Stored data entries
*** Block opens ***

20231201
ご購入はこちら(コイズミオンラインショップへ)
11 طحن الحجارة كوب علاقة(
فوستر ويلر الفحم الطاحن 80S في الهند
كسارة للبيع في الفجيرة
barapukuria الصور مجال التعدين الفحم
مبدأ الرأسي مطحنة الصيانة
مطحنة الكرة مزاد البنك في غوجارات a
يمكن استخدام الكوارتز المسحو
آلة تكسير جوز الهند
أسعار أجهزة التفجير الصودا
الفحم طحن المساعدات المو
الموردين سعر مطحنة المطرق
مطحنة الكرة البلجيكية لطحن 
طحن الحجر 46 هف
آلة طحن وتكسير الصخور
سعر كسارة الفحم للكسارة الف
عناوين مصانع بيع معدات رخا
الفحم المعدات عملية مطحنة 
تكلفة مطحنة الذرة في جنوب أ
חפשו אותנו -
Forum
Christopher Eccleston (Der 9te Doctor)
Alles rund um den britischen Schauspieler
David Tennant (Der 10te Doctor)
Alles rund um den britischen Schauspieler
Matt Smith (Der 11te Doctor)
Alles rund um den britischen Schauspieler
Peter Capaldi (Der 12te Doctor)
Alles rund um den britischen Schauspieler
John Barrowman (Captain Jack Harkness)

*** Block closes ***

## To-do item
Return every line of text from all the rows above, reproducing each one without any change.

## Result below
20231201
ご購入はこちら(コイズミオンラインショップへ)
11 طحن الحجارة كوب علاقة(
فوستر ويلر الفحم الطاحن 80S في الهند
كسارة للبيع في الفجيرة
barapukuria الصور مجال التعدين الفحم
مبدأ الرأسي مطحنة الصيانة
مطحنة الكرة مزاد البنك في غوجارات a
يمكن استخدام الكوارتز المسحو
آلة تكسير جوز الهند
أسعار أجهزة التفجير الصودا
الفحم طحن المساعدات المو
الموردين سعر مطحنة المطرق
مطحنة الكرة البلجيكية لطحن 
طحن الحجر 46 هف
آلة طحن وتكسير الصخور
سعر كسارة الفحم للكسارة الف
عناوين مصانع بيع معدات رخا
الفحم المعدات عملية مطحنة 
تكلفة مطحنة الذرة في جنوب أ
חפשו אותנו -
Forum
Christopher Eccleston (Der 9te Doctor)
Alles rund um den britischen Schauspieler
David Tennant (Der 10te Doctor)
Alles rund um den britischen Schauspieler
Matt Smith (Der 11te Doctor)
Alles rund um den britischen Schauspieler
Peter Capaldi (Der 12te Doctor)
Alles rund um den britischen Schauspieler
John Barrowman (Captain Jack Harkness)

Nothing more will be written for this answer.